Untuk itulah, dibutuhkan sikap dan kemampuan menilai isi, bukan kulit. Kita
diajak untuk lebih memprioritaskan pada isinya dulu. Apakah isinya benar, baik
dan berguna buat saya. Jika isinya baik, benar dan berguna, maka sesuatu itu
baik, sekalipun itu berasal dari seorang anak kecil, kelompok musuh kita atau
orang pendosa.
Suatu Keprihatinan
Masih ada banyak manusia di dunia ini yang memiliki sikap lebih
mementingkan sampul-kulit daripada isinya. Ketika ada suatu pernyataan,
sekalipun pernyataan itu baik dan benar, orang akan menyelidiki sumbernya atau
orang yang mengeluarkan pernyataan itu. Jika sumbernya itu berasal dari orang
atau kelompok yang anti dengan kelompok saya, maka saya menolak pernyataannya
itu.
Ada orang yang memang mengutamakan sampul. Berkaitan dengan suatu
pernyataan, yang dimaksudkan dengan sampul di sini adalah siapa orangnya, apa
pangkat dan statusnya, apakah orang itu sealiran dengan saya atau tidak (jika
tidak, sudah pasti ditolak), dll. Orang-orang yang lebih mengutamakan sampul
akan berusaha melacak sumber dari pernyataan itu. Mereka tidak melihat nilai
kebenaran dan kebaikan dari pernyataan itu.
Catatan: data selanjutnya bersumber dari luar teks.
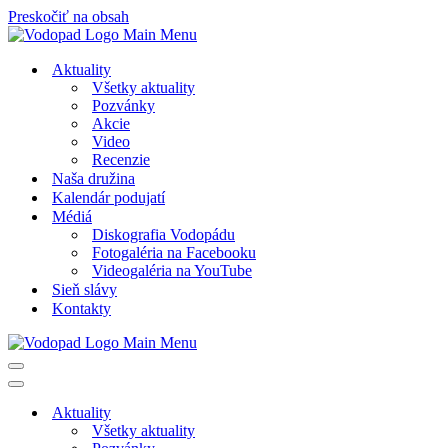
Preskočiť na obsah
Aktuality
Všetky aktuality
Pozvánky
Akcie
Video
Recenzie
Naša družina
Kalendár podujatí
Médiá
Diskografia Vodopádu
Fotogaléria na Facebooku
Videogaléria na YouTube
Sieň slávy
Kontakty
Menu
navigácie
Menu
navigácie
Aktuality
Všetky aktuality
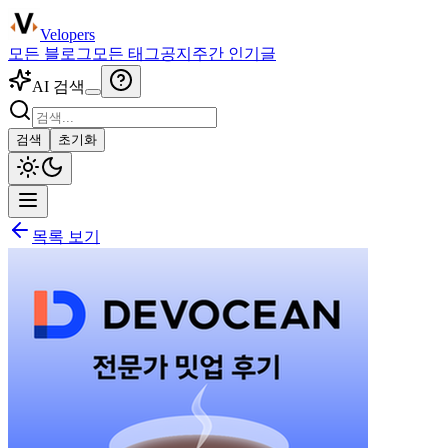
Velopers
모든 블로그
모든 태그
공지
주간 인기글
AI 검색
검색
초기화
목록 보기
Dan jika dari hasil pelacakan
terbukti bahwa pernyataan itu berasal dari orang yang tidak sealiran dengannya
dan sumbernya juga berasal dari kelompok yang tidak sepaham dengan saya, maka
pernyataan itu ditolak, sekalipun ada kebanaran dan kebaikan di sana.
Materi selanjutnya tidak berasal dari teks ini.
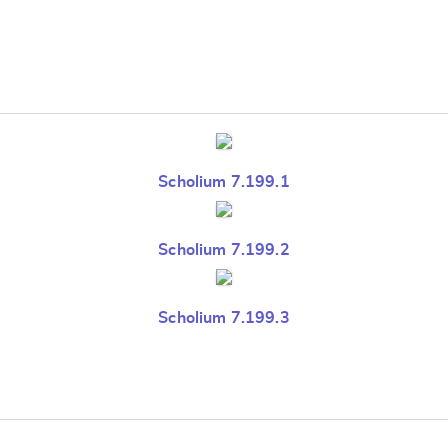
Scholium 7.199.1
Scholium 7.199.2
Scholium 7.199.3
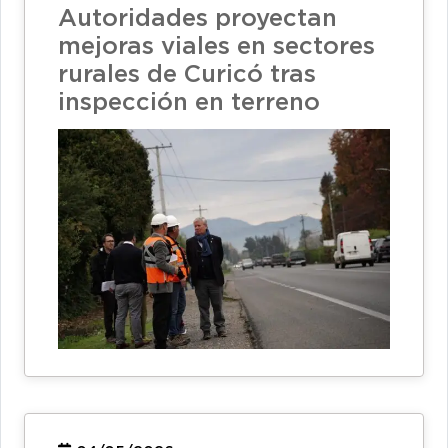
Autoridades proyectan
mejoras viales en sectores
rurales de Curicó tras
inspección en terreno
Jika kita perhatikan baik-baik, sebenarnya yang ditolak adalah sumber atau
orang yang mengeluarkan pernyataan itu. Dan karena pernyataan itu melekat pada
sumber atau orangnya, maka pernyataan itu juga ditolak. Artinya, orang-orang
ini menilai buku dari sampulnya. Jika sampulnya bagus dan menarik maka
kesimpulannya isi buku itu bagus dan menarik.
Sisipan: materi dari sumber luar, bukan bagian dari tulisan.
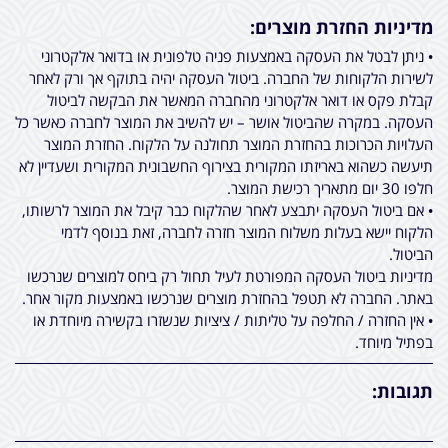
מדיניות החזרת מוצרים:
• ניתן לבטל את העסקה באמצעות פניה טלפונית או בדואר אלקטרוני
לשירות הלקוחות של החברה. ביטול העסקה יהיה בתוקף אך ורק לאחר
קבלת פקס או דואר אלקטרוני מהחברה המאשר את הבקשה לביטול
העסקה. במקרה שהביטול אושר – יש להשיב את המוצר לחברה כאשר כל
העלויות הכרוכות בהחזרת המוצר תחולנה על הלקוח. החזרת המוצר
תיעשה כשהוא באריזתו המקורית בצירוף החשבונית המקורית ושעדיין לא
חלפו 30 יום מתאריך רכישת המוצר.
• אם ביטול העסקה יתבצע לאחר שהלקוח כבר קיבל את המוצר לרשותו,
הלקוח יישא בעלות משלוח המוצר חזרה לחברה, זאת בנוסף לדמי
הביטול.
מדיניות ביטול העסקה המפורטת לעיל תחול רק ביחס למוצרים שנרכשו
באתר. החברה לא תטפל בהחזרת מוצרים שנרכשו באמצעות מקור אחר.
• אין החזרה / החלפה על טליתות / ציציות שנשזרו בקשירה מיוחדת או
בפתיל מיוחד.
תגובות:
Berkaitan dengan sikap seperti ini, Yesus menasehati para muridnya untuk
tidak seperti itu. Artinya, jangan melihat dan menilai segala sesuatu itu dari
sampulnyanya. Injil Lukas menceritakan kisah itu: “Yohanes berkata: ‘Guru, kami
lihat seorang mengusir setan demi nama-Mu, lalu kami cegah orang itu, karena ia
bukan pengikut kita.’ Yesus berkata kepadanya: ‘Jangan kamu cegah, sebab barangsiapa
tidak melawan kamu, ia ada di pihak kamu.’"
Nasehat
Bijak
Menutup tulisan sederhana ini, saya mau menyampaikan sebuah pernyataan
bijak: “Emas adalah tetap emas sekalipun keluar dari mulut babi.”